**O que fazer**.
No texto sobre a leitura das Escrituras, a saída de Caim da face de Deus leva o leitor prudente a perguntar o quê?

··· Texto

Tudo isto, conforme dissemos, o Espírito Santo buscou para que, na medida em que o que está na superfície não possa ser verdadeiro ou útil, rapidamente fôssemos chamados à busca de uma verdade mais alta e procurássemos nas Escrituras, que cremos inspiradas por Deus, um sentido digno de Deus.

16.

O Espírito Santo, porém, não cuidou apenas das coisas que foram escritas até o advento de Cristo mas, como um só e mesmo Espírito procedente de um só Deus, fêz também o mesmo nos evangelistas e apóstolos. Também aquelas narrações que inspirou por meio destes foram tecidas pela arte de sua sabedoria que expusemos acima.

Também nelas misturou coisas nada pequenas pelas quais, interpolada ou interrompida pela sua impossibilidade a ordem histórica da narrativa, dobrasse e chamasse a intenção do leitor ao exame da inteligência interior.

Mas, para que o que dizemos seja conhecido pelos próprias coisas, consultemos as próprias passagens das Escrituras.

A quem, pergunto, que tenha senso, parecerá ser dito coerentemente que o primeiro, o segundo e o terceiro dia, nos quais se nomeiam tardes e manhãs, foram sem Sol, sem Lua e sem estrelas, e o primeiro dia sem céu?

Quem será encontrado tão idiota que julgue que Deus, como um homem qualquer do campo, tenha plantado árvores no paraíso, no Éden voltadas para o Oriente, e nele tenha plantado a árvore da vida, isto é, uma árvore visível e palpável, e de tal maneira que alguém comendo desta árvore com seus dentes corporais alcançasse a vida e, comendo de outra árvore, obtivesse a ciência do bem e do mal?

Quando se diz que Deus caminhava no paraíso após o meio dia, e que Adão se escondia debaixo da árvore, não tenho dúvida de que com isto a Escritura profere uma expressão figurativa, na qual se indicam certos mistérios.

Caim, tendo-se retirado da face de Deus (Gen. 4, 16) manifestamente induz o leitor prudente a que se pergunte o que é a face de Deus, e como alguém poderá retirar-se dela.

Para não ampliar a obra que temos em mãos mais do que o justo, será muito fácil, para quem o quiser, reunir das santas escrituras muitas coisas que, apesar de terem sido escritas como fatos, não podem ser cridas competente e razoavelmente que se tenham realizado segundo a história.

······
··· Conjunto de registros

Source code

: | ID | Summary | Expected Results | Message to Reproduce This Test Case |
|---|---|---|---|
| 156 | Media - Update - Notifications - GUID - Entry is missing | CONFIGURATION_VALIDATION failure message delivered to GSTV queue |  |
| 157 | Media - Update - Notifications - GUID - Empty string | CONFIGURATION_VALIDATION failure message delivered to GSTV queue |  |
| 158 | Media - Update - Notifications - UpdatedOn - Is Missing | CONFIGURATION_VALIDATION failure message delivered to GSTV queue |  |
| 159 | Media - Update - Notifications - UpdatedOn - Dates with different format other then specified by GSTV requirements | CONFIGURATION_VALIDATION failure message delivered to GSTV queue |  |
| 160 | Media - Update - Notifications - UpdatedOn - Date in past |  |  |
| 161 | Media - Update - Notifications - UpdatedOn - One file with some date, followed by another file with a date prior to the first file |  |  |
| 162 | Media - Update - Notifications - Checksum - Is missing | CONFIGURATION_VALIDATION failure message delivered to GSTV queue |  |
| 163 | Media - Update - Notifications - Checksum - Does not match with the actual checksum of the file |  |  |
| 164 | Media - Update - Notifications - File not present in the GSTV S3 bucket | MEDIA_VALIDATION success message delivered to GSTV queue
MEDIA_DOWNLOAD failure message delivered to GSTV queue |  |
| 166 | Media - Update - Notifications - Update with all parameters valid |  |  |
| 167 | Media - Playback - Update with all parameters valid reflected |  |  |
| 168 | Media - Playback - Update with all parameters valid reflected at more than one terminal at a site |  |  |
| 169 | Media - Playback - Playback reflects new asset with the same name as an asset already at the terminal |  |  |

······

**Sua solução**.
O que é a face de Deus e como alguém pode retirar-se dela.